- Description of the task: Starting with the first line and ending with the last, transcribe the data exactly.

____

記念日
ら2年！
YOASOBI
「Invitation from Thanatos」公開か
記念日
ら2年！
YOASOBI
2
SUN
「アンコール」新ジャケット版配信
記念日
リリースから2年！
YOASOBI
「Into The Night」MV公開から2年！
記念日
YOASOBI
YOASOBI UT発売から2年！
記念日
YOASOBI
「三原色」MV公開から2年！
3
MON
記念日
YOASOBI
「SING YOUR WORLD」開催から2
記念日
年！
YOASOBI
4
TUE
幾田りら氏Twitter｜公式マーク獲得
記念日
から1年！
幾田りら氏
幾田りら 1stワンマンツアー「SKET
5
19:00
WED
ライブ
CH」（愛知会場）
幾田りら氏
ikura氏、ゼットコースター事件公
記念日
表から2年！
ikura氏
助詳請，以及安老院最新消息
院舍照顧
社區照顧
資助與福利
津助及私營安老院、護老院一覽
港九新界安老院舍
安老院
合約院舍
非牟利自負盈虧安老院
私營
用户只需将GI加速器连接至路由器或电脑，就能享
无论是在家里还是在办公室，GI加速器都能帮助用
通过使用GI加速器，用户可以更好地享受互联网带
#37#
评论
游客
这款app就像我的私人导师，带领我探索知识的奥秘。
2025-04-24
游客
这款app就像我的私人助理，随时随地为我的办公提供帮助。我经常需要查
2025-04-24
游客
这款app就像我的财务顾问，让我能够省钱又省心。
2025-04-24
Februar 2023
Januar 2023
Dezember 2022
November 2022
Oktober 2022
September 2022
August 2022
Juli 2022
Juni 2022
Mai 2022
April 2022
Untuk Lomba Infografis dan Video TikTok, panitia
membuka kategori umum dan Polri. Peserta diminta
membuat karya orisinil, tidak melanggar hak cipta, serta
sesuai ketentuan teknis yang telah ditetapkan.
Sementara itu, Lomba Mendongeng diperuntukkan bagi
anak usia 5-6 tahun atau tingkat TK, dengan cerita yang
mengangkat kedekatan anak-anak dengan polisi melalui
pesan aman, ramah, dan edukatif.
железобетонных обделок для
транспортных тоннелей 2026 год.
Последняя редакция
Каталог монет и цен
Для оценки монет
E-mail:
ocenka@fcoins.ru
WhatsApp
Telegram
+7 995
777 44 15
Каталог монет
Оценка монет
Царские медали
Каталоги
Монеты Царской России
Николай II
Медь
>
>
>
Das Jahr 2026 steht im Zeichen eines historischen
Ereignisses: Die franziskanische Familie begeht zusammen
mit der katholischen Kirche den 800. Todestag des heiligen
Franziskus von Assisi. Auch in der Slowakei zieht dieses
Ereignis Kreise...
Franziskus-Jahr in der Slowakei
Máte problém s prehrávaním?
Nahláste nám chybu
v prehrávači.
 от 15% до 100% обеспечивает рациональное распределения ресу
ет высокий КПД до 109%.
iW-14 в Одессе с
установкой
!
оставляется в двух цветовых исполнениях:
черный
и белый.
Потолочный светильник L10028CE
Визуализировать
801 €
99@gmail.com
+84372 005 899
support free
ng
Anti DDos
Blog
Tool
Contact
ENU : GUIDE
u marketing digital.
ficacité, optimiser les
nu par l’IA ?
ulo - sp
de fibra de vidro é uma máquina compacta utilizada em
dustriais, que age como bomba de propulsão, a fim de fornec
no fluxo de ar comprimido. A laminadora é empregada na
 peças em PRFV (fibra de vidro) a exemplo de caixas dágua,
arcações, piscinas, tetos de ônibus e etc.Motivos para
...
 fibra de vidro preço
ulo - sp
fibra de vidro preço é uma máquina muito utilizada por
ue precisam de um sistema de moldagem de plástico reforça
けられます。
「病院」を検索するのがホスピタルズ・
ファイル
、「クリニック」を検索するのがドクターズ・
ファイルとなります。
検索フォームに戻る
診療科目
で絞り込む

____

- Response:
記念日
ら2年！
YOASOBI
「Invitation from Thanatos」公開か
記念日
ら2年！
YOASOBI
2
SUN
「アンコール」新ジャケット版配信
記念日
リリースから2年！
YOASOBI
「Into The Night」MV公開から2年！
記念日
YOASOBI
YOASOBI UT発売から2年！
記念日
YOASOBI
「三原色」MV公開から2年！
3
MON
記念日
YOASOBI
「SING YOUR WORLD」開催から2
記念日
年！
YOASOBI
4
TUE
幾田りら氏Twitter｜公式マーク獲得
記念日
から1年！
幾田りら氏
幾田りら 1stワンマンツアー「SKET
5
19:00
WED
ライブ
CH」（愛知会場）
幾田りら氏
ikura氏、ゼットコースター事件公
記念日
表から2年！
ikura氏
助詳請，以及安老院最新消息
院舍照顧
社區照顧
資助與福利
津助及私營安老院、護老院一覽
港九新界安老院舍
安老院
合約院舍
非牟利自負盈虧安老院
私營
用户只需将GI加速器连接至路由器或电脑，就能享
无论是在家里还是在办公室，GI加速器都能帮助用
通过使用GI加速器，用户可以更好地享受互联网带
#37#
评论
游客
这款app就像我的私人导师，带领我探索知识的奥秘。
2025-04-24
游客
这款app就像我的私人助理，随时随地为我的办公提供帮助。我经常需要查
2025-04-24
游客
这款app就像我的财务顾问，让我能够省钱又省心。
2025-04-24
Februar 2023
Januar 2023
Dezember 2022
November 2022
Oktober 2022
September 2022
August 2022
Juli 2022
Juni 2022
Mai 2022
April 2022
Untuk Lomba Infografis dan Video TikTok, panitia
membuka kategori umum dan Polri. Peserta diminta
membuat karya orisinil, tidak melanggar hak cipta, serta
sesuai ketentuan teknis yang telah ditetapkan.
Sementara itu, Lomba Mendongeng diperuntukkan bagi
anak usia 5-6 tahun atau tingkat TK, dengan cerita yang
mengangkat kedekatan anak-anak dengan polisi melalui
pesan aman, ramah, dan edukatif.
железобетонных обделок для
транспортных тоннелей 2026 год.
Последняя редакция
Каталог монет и цен
Для оценки монет
E-mail:
ocenka@fcoins.ru
WhatsApp
Telegram
+7 995
777 44 15
Каталог монет
Оценка монет
Царские медали
Каталоги
Монеты Царской России
Николай II
Медь
>
>
>
Das Jahr 2026 steht im Zeichen eines historischen
Ereignisses: Die franziskanische Familie begeht zusammen
mit der katholischen Kirche den 800. Todestag des heiligen
Franziskus von Assisi. Auch in der Slowakei zieht dieses
Ereignis Kreise...
Franziskus-Jahr in der Slowakei
Máte problém s prehrávaním?
Nahláste nám chybu
v prehrávači.
 от 15% до 100% обеспечивает рациональное распределения ресу
ет высокий КПД до 109%.
iW-14 в Одессе с
установкой
!
оставляется в двух цветовых исполнениях:
черный
и белый.
Потолочный светильник L10028CE
Визуализировать
801 €
99@gmail.com
+84372 005 899
support free
ng
Anti DDos
Blog
Tool
Contact
ENU : GUIDE
u marketing digital.
ficacité, optimiser les
nu par l’IA ?
ulo - sp
de fibra de vidro é uma máquina compacta utilizada em
dustriais, que age como bomba de propulsão, a fim de fornec
no fluxo de ar comprimido. A laminadora é empregada na
 peças em PRFV (fibra de vidro) a exemplo de caixas dágua,
arcações, piscinas, tetos de ônibus e etc.Motivos para
...
 fibra de vidro preço
ulo - sp
fibra de vidro preço é uma máquina muito utilizada por
ue precisam de um sistema de moldagem de plástico reforça
けられます。
「病院」を検索するのがホスピタルズ・
ファイル
、「クリニック」を検索するのがドクターズ・
ファイルとなります。
検索フォームに戻る
診療科目
で絞り込む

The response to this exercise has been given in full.